In today’s world of transportation contracts and pricing agreements all freight carriers including parcel, trucking, international ocean and domestic air carriers have varying provisions regarding the length of the contract term, rates, charges, liability and penalties. It is incumbent on the shipper to have a thorough knowledge of these contract terms preferably BEFORE they sign on the dotted line. Here are some examples you should be aware of:
· Most parcel carriers will issue contract agreements for a two or three year period. During the term of the agreement the parcel carrier agrees to maintain the provisions as it relates to discounts and incentives. However, the parcel carriers are free to increase the base rates each year as part of their general rate increases. What most shippers do not know is that while the contract agreement is for a 104 or 156 week period, the contract can be voided in 30 days by either party giving written notice to the other party. This provision is critical for a shipper to know since their volume might increase during the contract term and the incentive revenue bands may no longer provide the pricing incentives the shipper deserves based on its shipping characteristics. By the same token, if their volume decreases it will also want to “Re-Negotiate” the agreement to lower the tiered incentive levels. The important issue here is knowing you have an option.
· Most motor carrier pricing agreements will base their rates on the carriers “list” rate and then discounts are deducted to reduce the net rate. Shippers should be aware that rates vary greatly from carrier to carrier. Therefore, no two carriers can be measured from a pricing standpoint based on the discount they have published. Most shippers do not know they can have all of their LTL carriers publish a standard base rate and then have them discount from that base rate. This would allow a shipper to clearly discern which carrier has the lowest net rate based on the discount percentage published. To give an example of this, we recently completed a negotiation for a shipper that had a 79% discount with its primary LTL carrier. We negotiated a new contract for our client using a different base rate scale and the same carrier has now offered a 55% discount. The net result is that the new rates are 43% lower than the carrier’s prior net rates. Before signing what looks like a good deal make sure the net rates are appropriate and do not be fooled by the discount game.

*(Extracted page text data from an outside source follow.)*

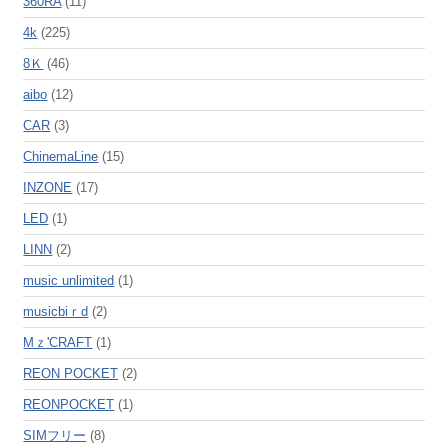
360RA
(11)
4k
(225)
8Ｋ
(46)
aibo
(12)
CAR
(3)
ChinemaLine
(15)
INZONE
(17)
LED
(1)
LINN
(2)
music unlimited
(1)
musicbiｒd
(2)
Mｚ'CRAFT
(1)
REON POCKET
(2)
REONPOCKET
(1)
SIMフリー
(8)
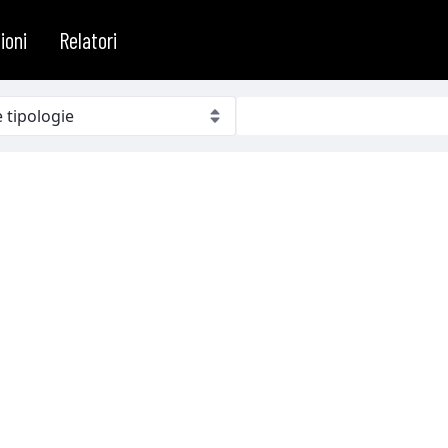
ioni
Relatori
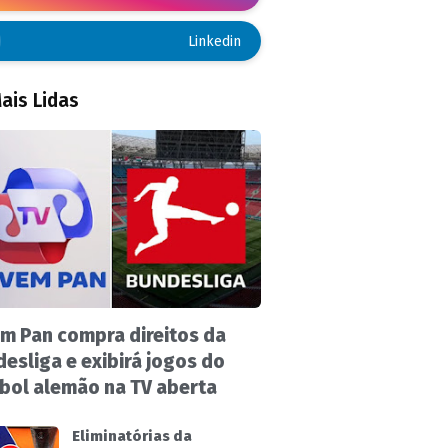
Linkedin
ais Lidas
m Pan compra direitos da
esliga e exibirá jogos do
bol alemão na TV aberta
Eliminatórias da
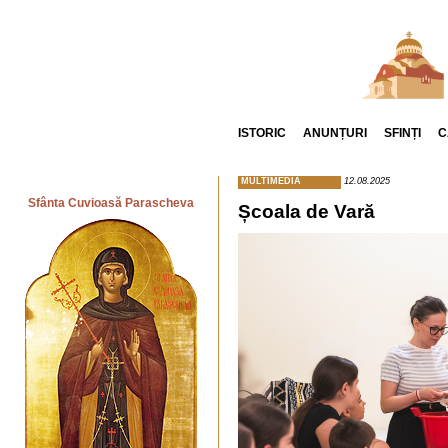
ISTORIC
ANUNȚURI
SFINȚI
C
MULTIMEDIA
12.08.2025
Sfânta Cuvioasă Parascheva
Școala de Vară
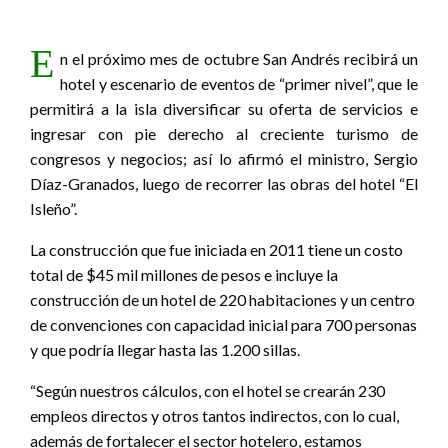
E
n el próximo mes de octubre San Andrés recibirá un
hotel y escenario de eventos de “primer nivel”, que le
permitirá a la isla diversificar su oferta de servicios e
ingresar con pie derecho al creciente turismo de
congresos y negocios; así lo afirmó el ministro, Sergio
Díaz-Granados, luego de recorrer las obras del hotel “El
Isleño”.
La construcción que fue iniciada en 2011 tiene un costo
total de $45 mil millones de pesos e incluye la
construcción de un hotel de 220 habitaciones y un centro
de convenciones con capacidad inicial para 700 personas
y que podría llegar hasta las 1.200 sillas.
“Según nuestros cálculos, con el hotel se crearán 230
empleos directos y otros tantos indirectos, con lo cual,
además de fortalecer el sector hotelero, estamos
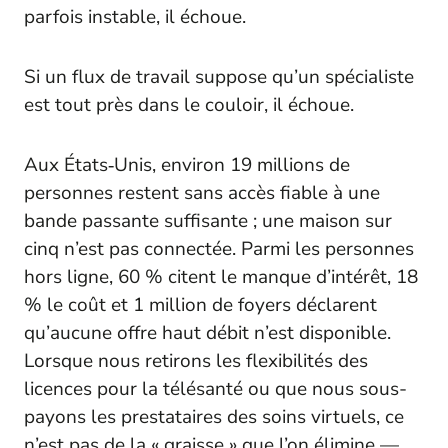
parfois instable, il échoue.
Si un flux de travail suppose qu’un spécialiste
est tout près dans le couloir, il échoue.
Aux États‑Unis, environ 19 millions de
personnes restent sans accès fiable à une
bande passante suffisante ; une maison sur
cinq n’est pas connectée. Parmi les personnes
hors ligne, 60 % citent le manque d’intérêt, 18
% le coût et 1 million de foyers déclarent
qu’aucune offre haut débit n’est disponible.
Lorsque nous retirons les flexibilités des
licences pour la télésanté ou que nous sous-
payons les prestataires des soins virtuels, ce
n’est pas de la « graisse » que l’on élimine —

· Most ocean contracts provide pricing based on the number of TEU’s (Transportation Equivalent Units) the shipper agrees to tender to the steamship company. What most shippers do not know is that if the shipper does not fulfill that commitment it can be charged a “penalty” fee for each unit it is short within the contract period. This is important because many shippers will embellish the number of containers it actually ships to obtain a lower rate form the carrier but, as you can see, this can come back to bite the shipper, you know where, if it does not meet its commitment.
· Most domestic air freight forwarders have provisions which drastically reduce their limits of liability in cases of loss or damage. In most cases these domestic air forwarders will limit their liability to $0.50 per pound if the freight is lost or damaged in transit. The sad fact is that most shippers do not know this until there is a claim and they find out they are left holding the bag. These liability provisions, by the way, are usually clearly spelled out on the back of the forwarder’s air waybill which the shipper fills out, but very rarely reads. It is also important to point out that by signing the air waybill the shipper is agreeing to ALL the contract terms and conditions.